WORK ITEM
Could you output each line below precisely as it stands, without the images?

STUDY MATERIAL

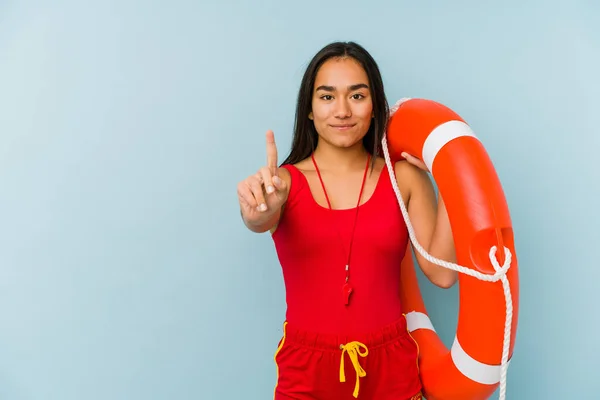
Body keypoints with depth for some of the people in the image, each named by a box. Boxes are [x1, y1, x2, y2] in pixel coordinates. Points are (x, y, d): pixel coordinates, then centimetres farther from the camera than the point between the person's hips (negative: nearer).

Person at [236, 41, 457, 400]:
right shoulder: (285, 181, -5)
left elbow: (442, 272, -9)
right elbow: (261, 222, -25)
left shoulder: (405, 177, -3)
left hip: (390, 365, 1)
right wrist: (259, 211, -47)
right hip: (307, 368, 0)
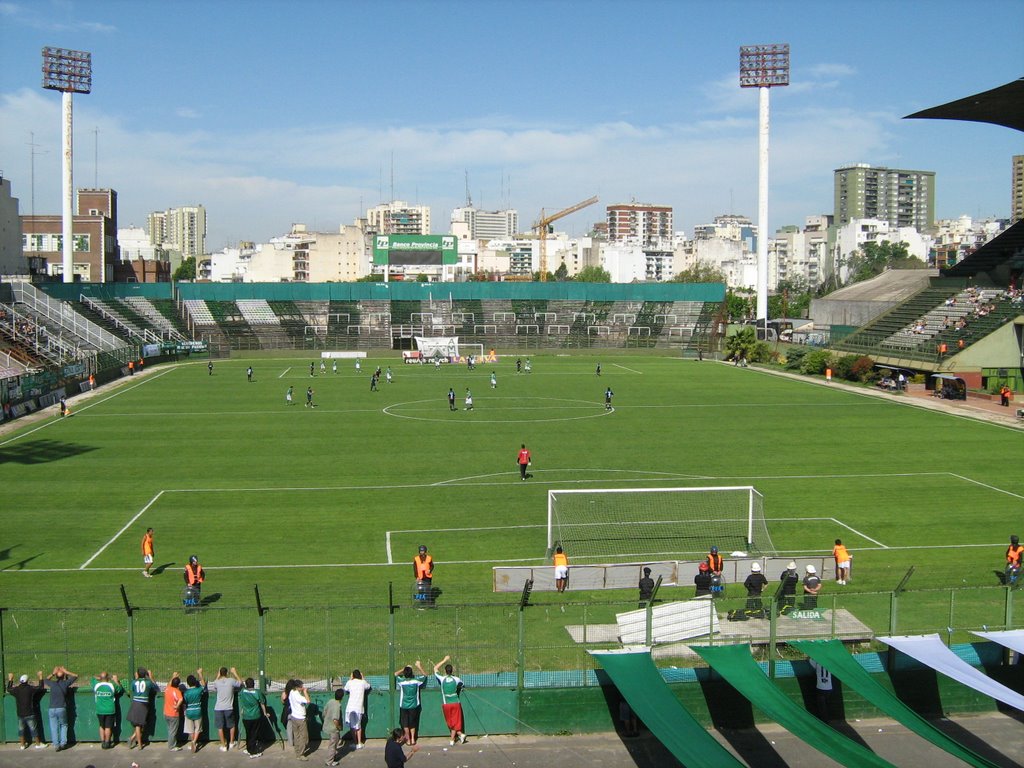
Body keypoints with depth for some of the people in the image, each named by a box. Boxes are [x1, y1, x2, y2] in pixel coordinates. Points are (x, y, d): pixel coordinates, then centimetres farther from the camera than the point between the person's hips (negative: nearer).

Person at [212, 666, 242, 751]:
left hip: (218, 708, 1)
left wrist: (218, 675, 24)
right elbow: (240, 682, 11)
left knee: (220, 727, 9)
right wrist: (235, 673, 19)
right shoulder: (231, 681, -9)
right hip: (228, 708, 0)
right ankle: (232, 742, 29)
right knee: (232, 725, 20)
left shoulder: (217, 682, -4)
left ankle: (223, 746, 12)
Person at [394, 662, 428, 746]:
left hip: (404, 706, -1)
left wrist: (404, 669, 7)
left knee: (405, 723, 10)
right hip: (414, 705, 1)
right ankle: (413, 738, 11)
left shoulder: (401, 681, -16)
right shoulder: (416, 680, -14)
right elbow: (424, 675, 5)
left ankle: (408, 739, 11)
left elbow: (395, 674, 4)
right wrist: (419, 667, 11)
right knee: (412, 723, 15)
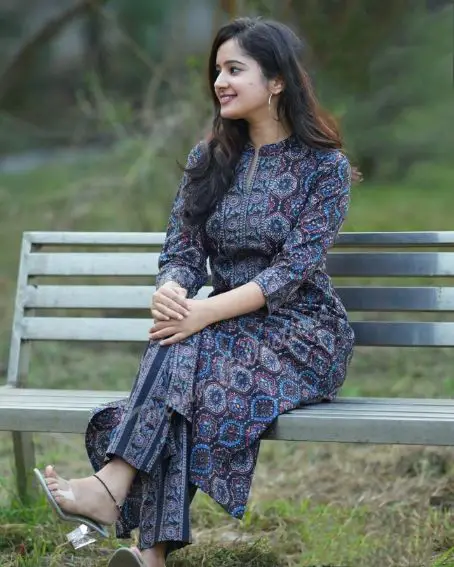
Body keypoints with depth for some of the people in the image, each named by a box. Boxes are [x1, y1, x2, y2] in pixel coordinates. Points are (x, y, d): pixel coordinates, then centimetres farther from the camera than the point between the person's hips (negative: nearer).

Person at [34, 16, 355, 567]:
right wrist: (171, 292, -21)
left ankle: (112, 488, -37)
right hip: (227, 329, 4)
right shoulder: (208, 159, 10)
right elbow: (181, 251, 5)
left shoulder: (324, 166, -5)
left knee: (182, 355, -32)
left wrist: (206, 313, -26)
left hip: (301, 333, -4)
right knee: (176, 351, -31)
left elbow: (294, 269, -14)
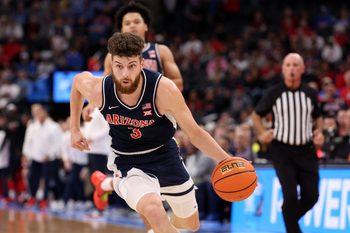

RESPONSE BOX
Body keypoints with depth for some of the people in the image, each named by a box. Boxes are [x1, y1, x2, y2] in pixel coordinates. Points are (x, y, d): pixel coordinates, then centimetres farther from the camera than the point between the person's hips (negative: nearer).

Person at [236, 41, 457, 400]:
right shoulder: (285, 181, -5)
left elbow: (442, 272, -9)
right elbow: (261, 222, -25)
left shoulder: (405, 177, -3)
left hip: (390, 365, 1)
right wrist: (259, 211, -47)
right hip: (307, 368, 0)
Body keypoints with depth for some of the people in the image, each named by a box. Boxes are [x1, y1, x2, y2] in pixel coordinates. Points are (x, y, d): pixel coordinates, then centimetres farther from the camera than the point between the person's hips (negative: nearer).

Person at [212, 666, 242, 751]:
left hip: (218, 708, 1)
left wrist: (218, 675, 24)
right elbow: (240, 682, 11)
left knee: (220, 727, 9)
right wrist: (235, 673, 19)
right shoulder: (231, 681, -9)
right hip: (228, 708, 0)
right ankle: (232, 742, 29)
right knee: (232, 725, 20)
left shoulder: (217, 682, -4)
left ankle: (223, 746, 12)
Person at [394, 662, 428, 746]:
left hip: (404, 706, -1)
left wrist: (404, 669, 7)
left knee: (405, 723, 10)
right hip: (414, 705, 1)
right ankle: (413, 738, 11)
left shoulder: (401, 681, -16)
right shoulder: (416, 680, -14)
right elbow: (424, 675, 5)
left ankle: (408, 739, 11)
left elbow: (395, 674, 4)
right wrist: (419, 667, 11)
right knee: (412, 723, 15)
Body keypoints with depth for some of the people in the image, each named by a box. Boxes are [x1, y1, x2, y2] in pixel coordinates. Points are (x, y, d): pixel coordinates, then centimetres farther from the camera than the point between the person's hips (negative: nearer).

Person at [34, 16, 355, 567]:
right wrist: (171, 292, -21)
left ankle: (112, 488, -37)
right hip: (227, 329, 4)
right shoulder: (208, 159, 10)
right elbow: (181, 251, 5)
left shoulder: (324, 166, -5)
left knee: (182, 355, -32)
left wrist: (206, 313, -26)
left hip: (301, 333, -4)
right knee: (176, 351, -31)
left elbow: (294, 269, -14)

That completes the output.